* Instructions for the task
Copy every entry word for word, but skip the pictures.

[Records for processing — start]

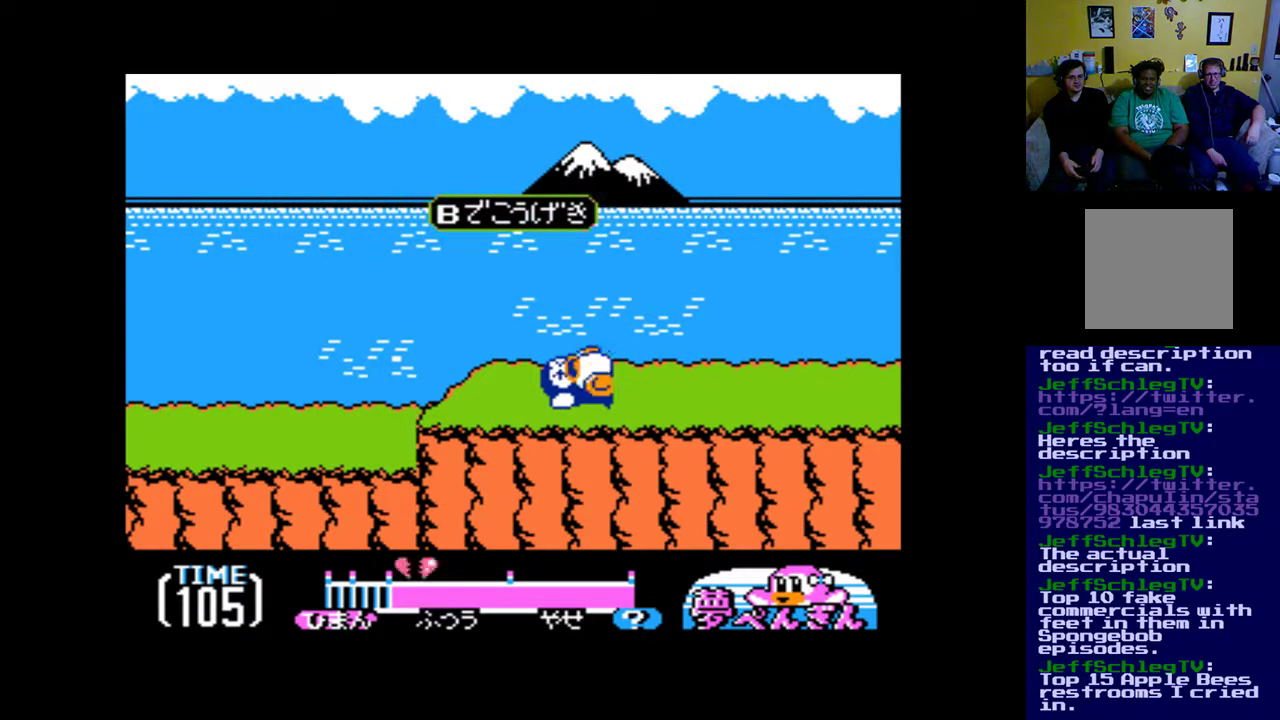
{"buttons": [], "events": [[33, "DPAD_LEFT", "down"], [500, "DPAD_LEFT", "up"]]}
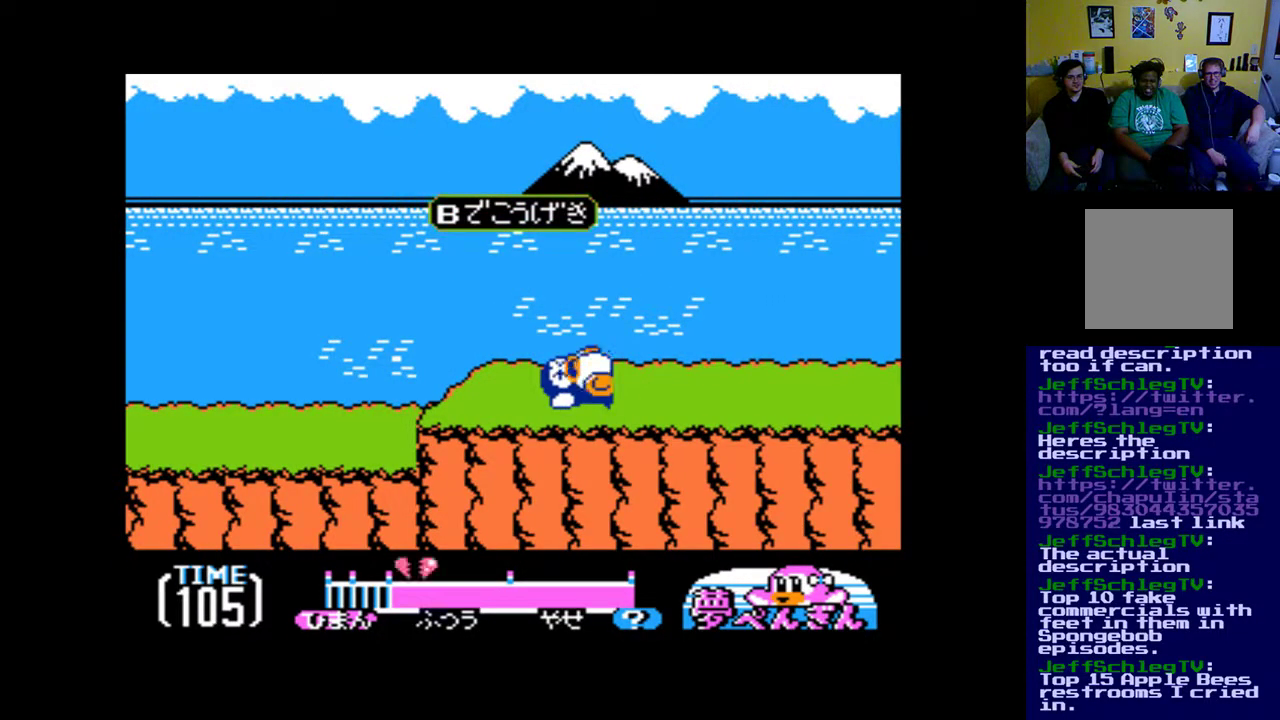
{"buttons": ["DPAD_LEFT"], "events": [[83, "DPAD_RIGHT", "down"], [217, "DPAD_DOWN", "down"], [233, "DPAD_LEFT", "down"], [233, "DPAD_RIGHT", "up"], [283, "DPAD_DOWN", "up"], [317, "DPAD_DOWN", "down"], [333, "DPAD_LEFT", "up"], [333, "DPAD_RIGHT", "down"], [383, "DPAD_DOWN", "up"], [433, "DPAD_DOWN", "down"], [483, "DPAD_DOWN", "up"], [483, "DPAD_LEFT", "down"], [483, "DPAD_RIGHT", "up"]]}
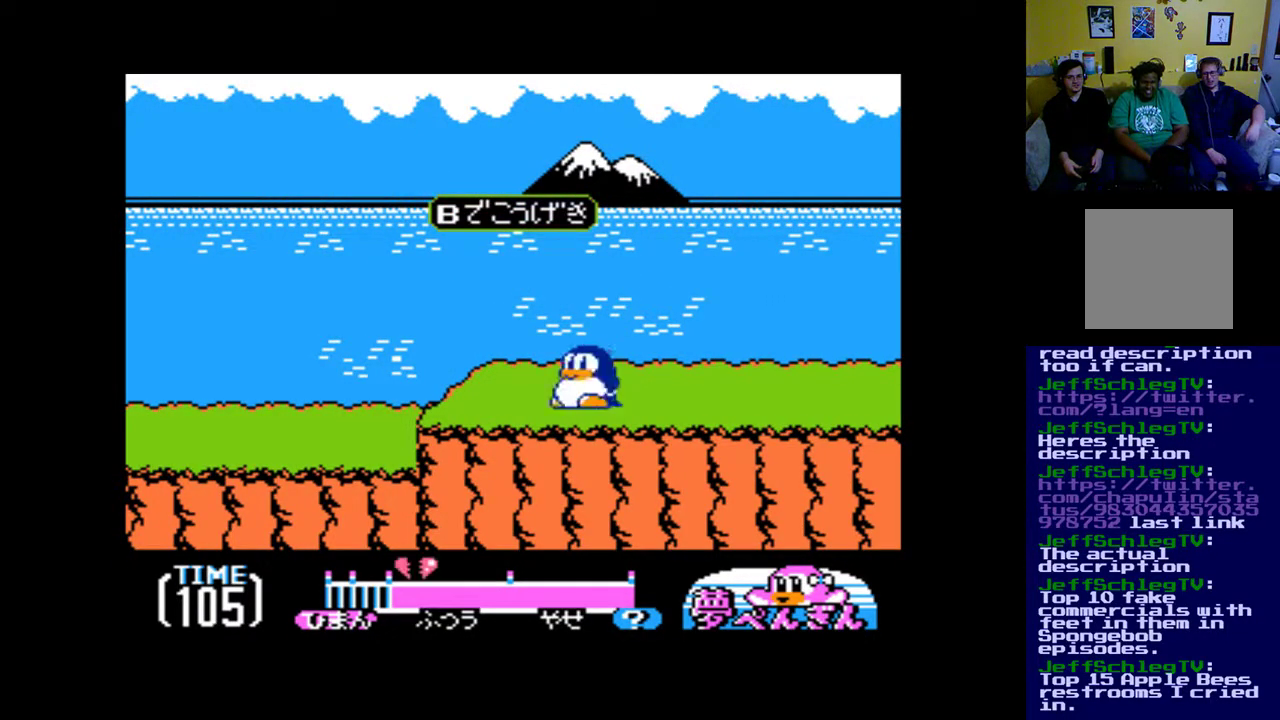
{"buttons": ["DPAD_RIGHT"], "events": [[17, "DPAD_DOWN", "down"], [33, "DPAD_DOWN", "up"], [33, "DPAD_LEFT", "up"], [33, "DPAD_RIGHT", "down"]]}
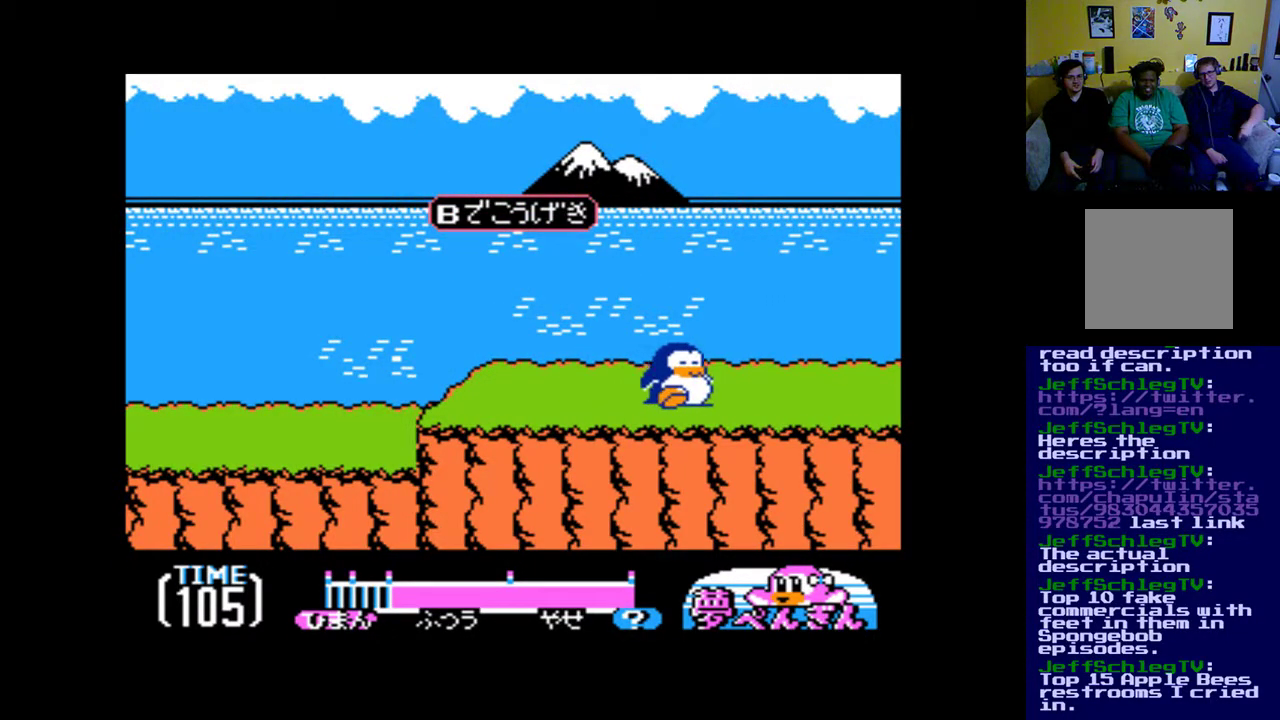
{"buttons": ["B", "DPAD_RIGHT"], "events": [[133, "B", "down"]]}
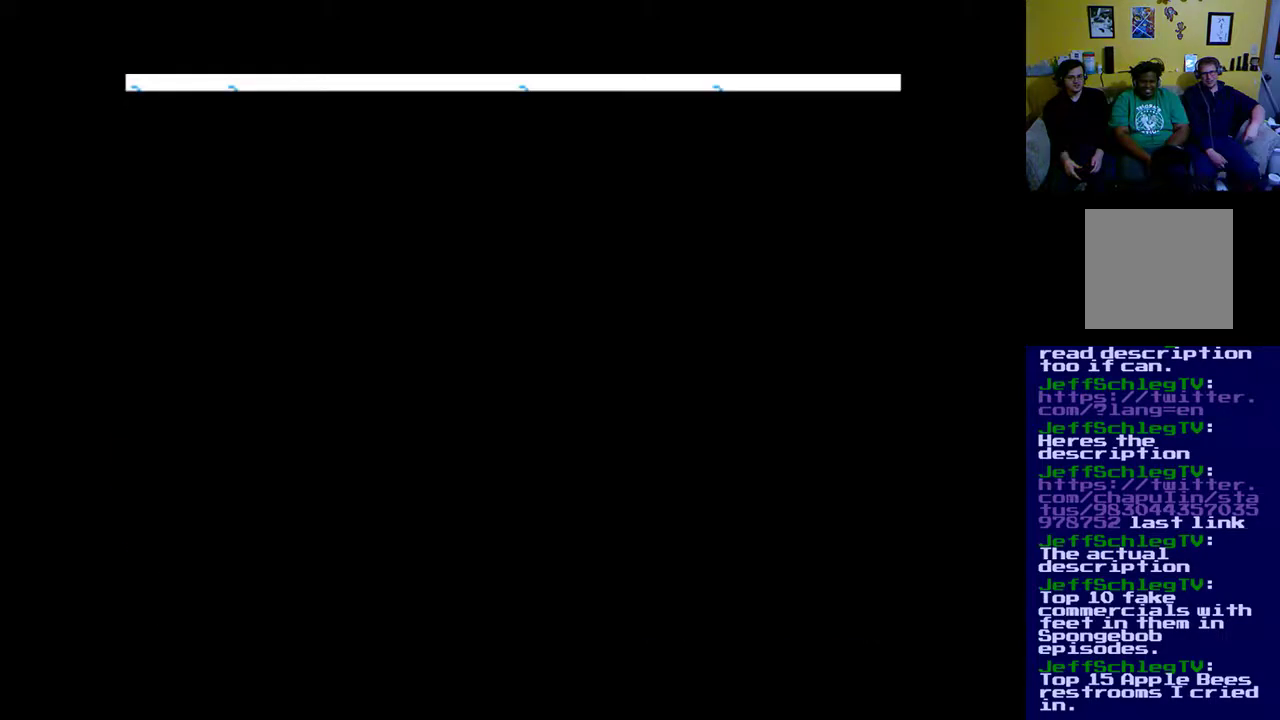
{"buttons": ["DPAD_RIGHT"], "events": [[383, "B", "up"]]}
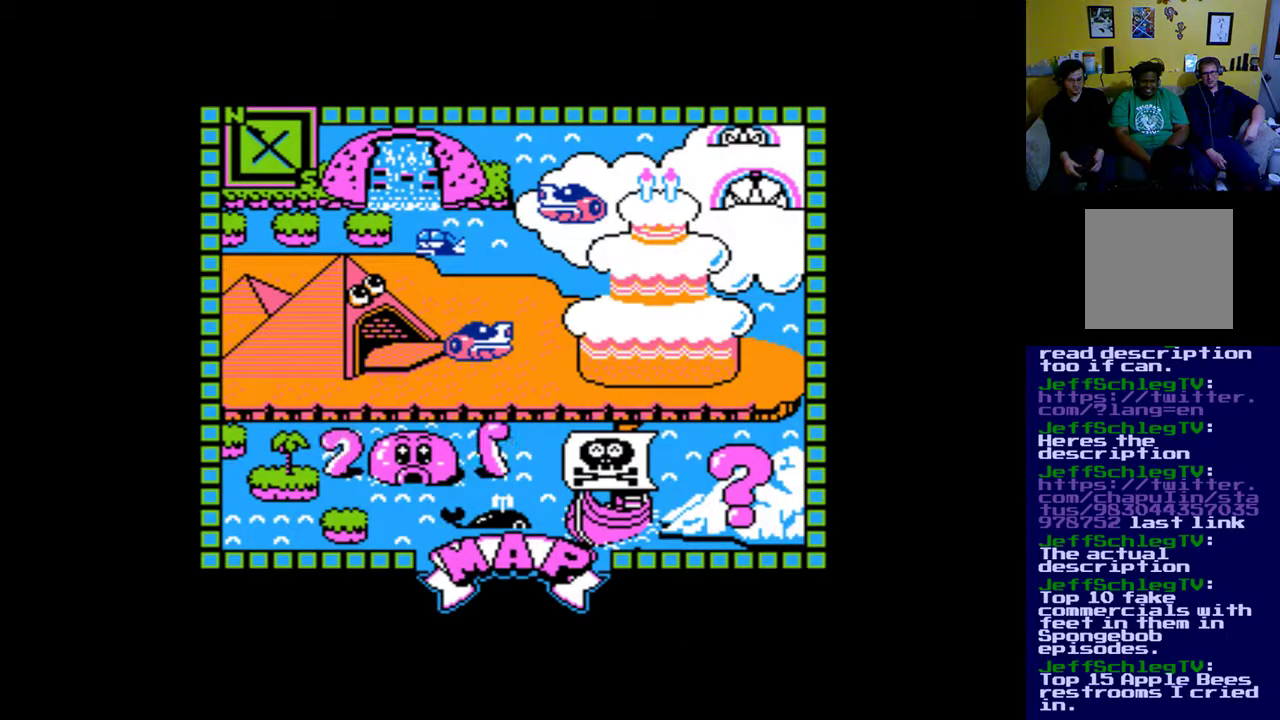
{"buttons": [], "events": [[200, "DPAD_RIGHT", "up"]]}
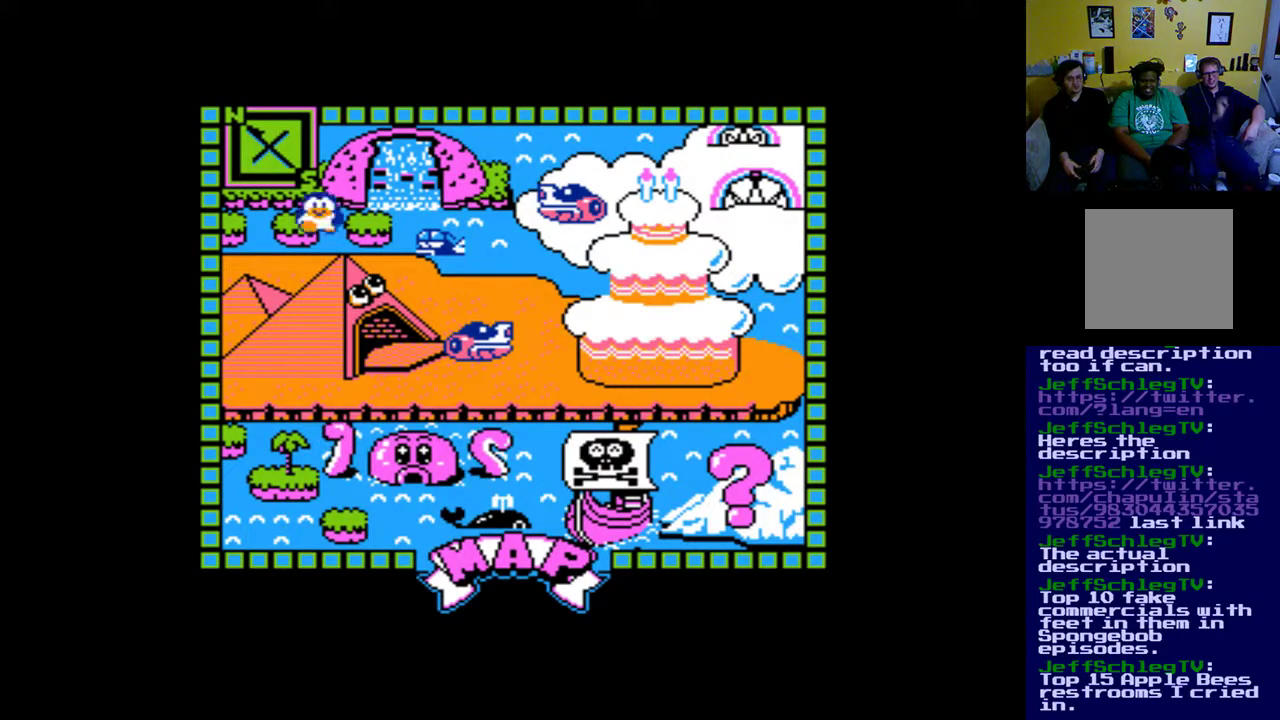
{"buttons": ["DPAD_RIGHT"], "events": [[17, "A", "down"], [317, "A", "up"], [433, "DPAD_RIGHT", "down"]]}
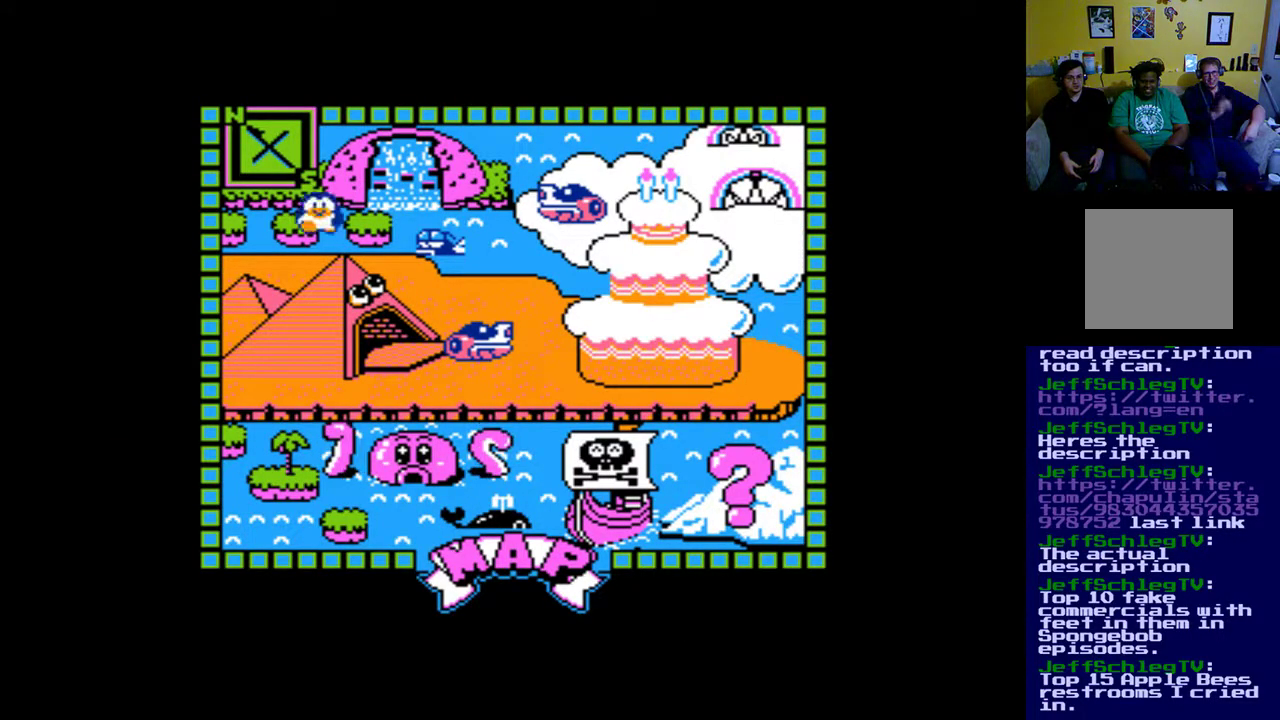
{"buttons": ["DPAD_RIGHT"], "events": [[200, "DPAD_RIGHT", "up"], [400, "DPAD_RIGHT", "down"]]}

[Records for processing — finish]

* Expected answer
{"buttons": [], "events": [[33, "DPAD_LEFT", "down"], [500, "DPAD_LEFT", "up"]]}
{"buttons": ["DPAD_LEFT"], "events": [[83, "DPAD_RIGHT", "down"], [217, "DPAD_DOWN", "down"], [233, "DPAD_LEFT", "down"], [233, "DPAD_RIGHT", "up"], [283, "DPAD_DOWN", "up"], [317, "DPAD_DOWN", "down"], [333, "DPAD_LEFT", "up"], [333, "DPAD_RIGHT", "down"], [383, "DPAD_DOWN", "up"], [433, "DPAD_DOWN", "down"], [483, "DPAD_DOWN", "up"], [483, "DPAD_LEFT", "down"], [483, "DPAD_RIGHT", "up"]]}
{"buttons": ["DPAD_RIGHT"], "events": [[17, "DPAD_DOWN", "down"], [33, "DPAD_DOWN", "up"], [33, "DPAD_LEFT", "up"], [33, "DPAD_RIGHT", "down"]]}
{"buttons": ["B", "DPAD_RIGHT"], "events": [[133, "B", "down"]]}
{"buttons": ["DPAD_RIGHT"], "events": [[383, "B", "up"]]}
{"buttons": [], "events": [[200, "DPAD_RIGHT", "up"]]}
{"buttons": ["DPAD_RIGHT"], "events": [[17, "A", "down"], [317, "A", "up"], [433, "DPAD_RIGHT", "down"]]}
{"buttons": ["DPAD_RIGHT"], "events": [[200, "DPAD_RIGHT", "up"], [400, "DPAD_RIGHT", "down"]]}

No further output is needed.